Lindsey de Roos
Though, artist Alice Mann is not dealing entirely with the African diaspora. She should not be penalised, as she is engaging with the current discussions of power roles and the validity of voices. However, the work “southern suburbs 2016” reflects on the roles of black women as maids in Cape Town. Predominantly black and coloured women work as maids in many upper-class homes within the Western Cape. Mann situates the owners and the maids in the same context as a form of reclamation for the African women. She is enabling them to have a place within history that has not been systematically erased, primarily due to the propaganda and conditions of apartheid. She addresses her role of ethics as she accounts for herself as a maid-owner in the photographs. These images make a significant correlation to renaissance paintings of prominent figures of the time, and in these photographs she is historicising the maid's legacies, while holding the owners accountable for using a system that benefits people of their class and skin colour.

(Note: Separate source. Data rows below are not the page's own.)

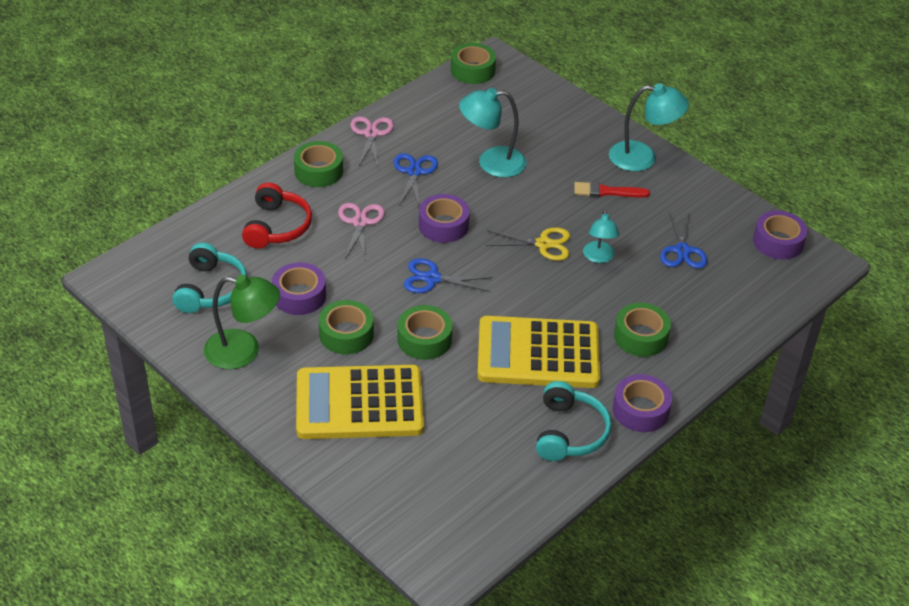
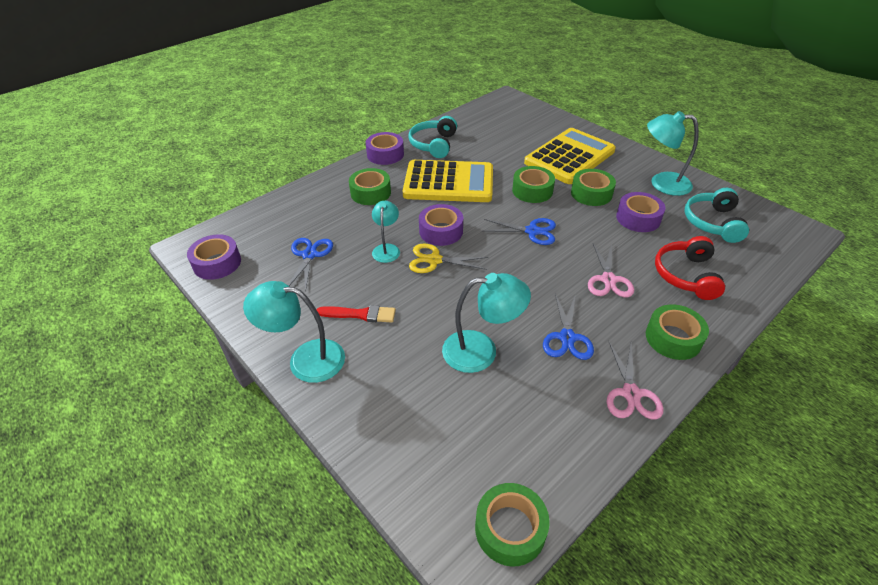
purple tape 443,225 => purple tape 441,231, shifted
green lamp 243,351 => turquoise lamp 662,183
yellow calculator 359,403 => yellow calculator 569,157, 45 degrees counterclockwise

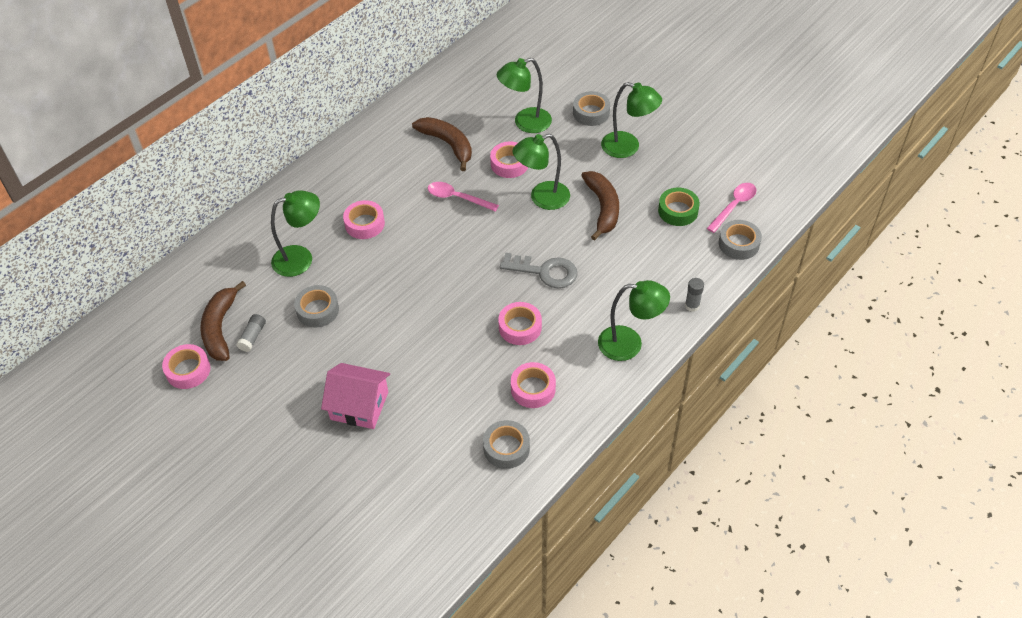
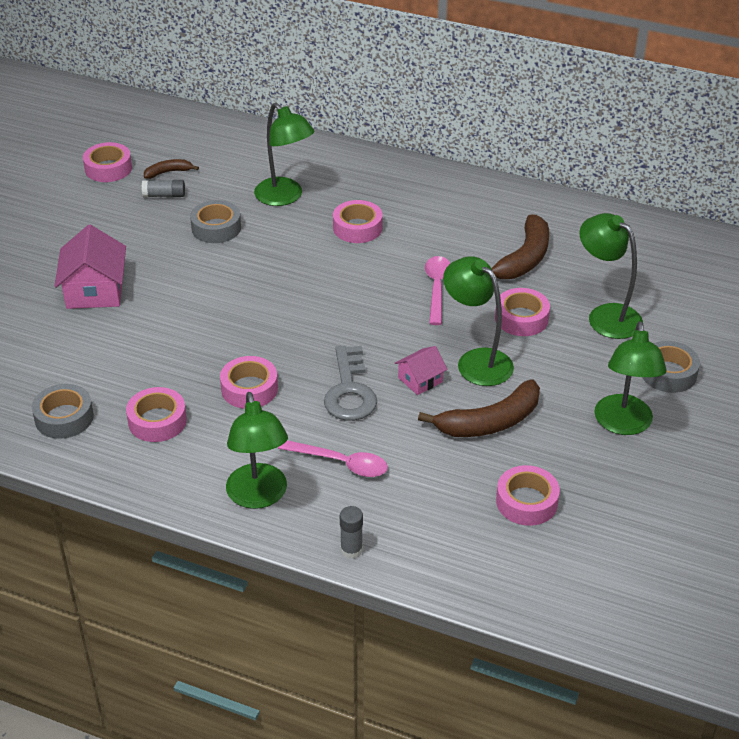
pink spoon 734,206 => pink spoon 340,463, shifted
green tape 678,211 => pink tape 526,502
grey tape 738,244 => nothing
brown banana 220,328 => brown banana 168,172, x0.52
nothing => pink house 420,380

In spite of that, she seems to not have considered that this legacy will forever be the representation of those women. Though the discussion of maids and who occupies these roles is taboo, especially in white communities, the work is not adding or elevating a dialogue that is already occurring. The narrative of black women being carers within society is not new. There is a recognition of oppressive history in the images, but what healing is occurring for the women? Of which their identity is now being reduced to an occupation stemmed from oppression. This is simply foul play, accountability does not equate to forgiveness and cultural healing.
Mann is instead contributing to imagery of Africans which are the subject to the lens; this consists of ideas of survival, danger and primitivism. This type of imagery that was massively produced and circulated during apartheid. Black pride will always be felt through art that reflects personal connection, and that is not felt in Manns work.